Knockdown of atg gene abolishes the ability of IU1 to delay proteostasis-associated aging. (A, B) immunostaining was performed on the IFMs of flies of three ages (10-day, 20-day and 30-day) under various conditions, including the presence or absence of Atg2 knockdown in IFMs and IU1 treatment. Treatment with IU1 failed to decrease both ref(2)P (green in A) and poly-ubiquitinated protein aggregates (red in A and B) upon Atg2 knockdown as flies aged. Treatment with IU1 failed to increase LC3 (green in B; representative LC3 puncta are indicated by yellow arrows) upon Atg2 knockdown as flies aged. The results of immune signal quantification are shown in A and B. Data are presented as mean ± SEM. n > 10 male flies under each condition. The p values compared to the respective controls are denoted in the graphs. Scale bar: 20 µm (magnification, 400 ×). (C) IU1 failed to increase the locomotive activity of Atg2 knockdown flies decreased by aging based on the ability of flies to climb from the bottom of the vial. The p value for the locomotive bar graph compared to the respective control was calculated using Student’s t-test.

Figure 9.

Usp14 mutation abolishes the ability of IU1 to delay proteostasis-associated aging. (A, B) immunostaining of the IFMs was performed for Usp14 mutant flies of three different ages (10-day, 20-day and 30-day) with or without IU1 treatment. IU1 failed to significantly decrease both ref(2)P (green in A) and poly-ubiquitinated protein aggregates (red in A and B) when Usp14 was mutated as flies aged. The co-localization of ref(2)P and poly-ubiquitinated protein aggregates is indicated by white arrows in A. IU1 failed to significantly increase LC3 (green in B; representative LC3 puncta are indicated by yellow arrows) when Usp14 was mutated as flies aged. The results of immune signal quantification are shown in A and B. n > 12 male flies under each condition. The p values compared to the respective controls are denoted in the graphs. Scale bar: 20 µm (magnification, 400 ×). (C) IU1 failed to significantly prolong the lifespan of the Usp14 mutant flies in the presence or absence of AAA as revealed by the survival curve. 1×AAA (5 mM canavanine +0.5 mM L-azetidine-2-carboxylic acid). n = 150 (control), n = 149 (IU1 0.1 mM), n = 150 (control +1×AAA), n = 150 (IU1 + 1×AAA). The p values for the lifespan curves were calculated using the log-rank test. All lifespan experiments were repeated, yielding similar results; representative experiments are presented. (D) IU1 failed to increase the locomotive activity of Usp14 mutant flies decreased by aging based on the ability of flies to climb from the bottom of the vial. The p value for the locomotive bar graph compared to the respective control was calculated using Student’s t-test.

Figure 10.

IU1 treatment in human cells rescues the decreased activity of proteostasis and autophagy induced by AAA in a proteasome-dependent manner. (A) Human bj-hTERT cells were exposed to AAA in the absence or presence of IU1, and then analyzed using immunoblotting with anti-ub. (B) Scheme of compound treatment is shown.
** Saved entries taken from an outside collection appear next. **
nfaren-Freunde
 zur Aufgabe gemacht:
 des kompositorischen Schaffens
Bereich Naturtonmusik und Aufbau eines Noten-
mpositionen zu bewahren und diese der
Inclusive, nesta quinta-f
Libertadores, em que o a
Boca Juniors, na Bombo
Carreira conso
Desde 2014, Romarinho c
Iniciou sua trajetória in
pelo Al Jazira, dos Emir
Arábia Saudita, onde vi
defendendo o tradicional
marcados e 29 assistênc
IMR90-hTERT cells were incubated with IU1, AAA, or baf at the indicated time points and the lysates were analyzed to determine the autophagic flux by LC3B immunoblotting. IU1 clearly rescues the autophagic activity impaired by AAA. As shown in graph, the LC3B-II levels were quantified based on three independent results, including the representative immunoblotting presented in (B). Data are expressed as mean ± SD. The p value was calculated using Student’s t-test. *p < 0.1 and **p < 0.05. (C) Upper panel indicates the treatment scheme of compounds. IMR90-hTERT cells were incubated with IU1, and then treated with the proteasome inhibitor, MG-132, prior to treatment with baf at the indicated time intervals. Immunoblotting of LC3B was performed using the lysates. The data indicate that proteasome inhibition hinders the autophagic activation induced by IU1. AAA (2 mM canavanine plus 0.2 mM L-azetidine-2-carboxylic acid), 50 μM IU1, 100 nM baf or 20 μM MG-132 was used throughout the experiments. All panels show SDS-PAGE/immunoblotting and quantification data. % LC3B-II protein was normalized based on the GAPDH level.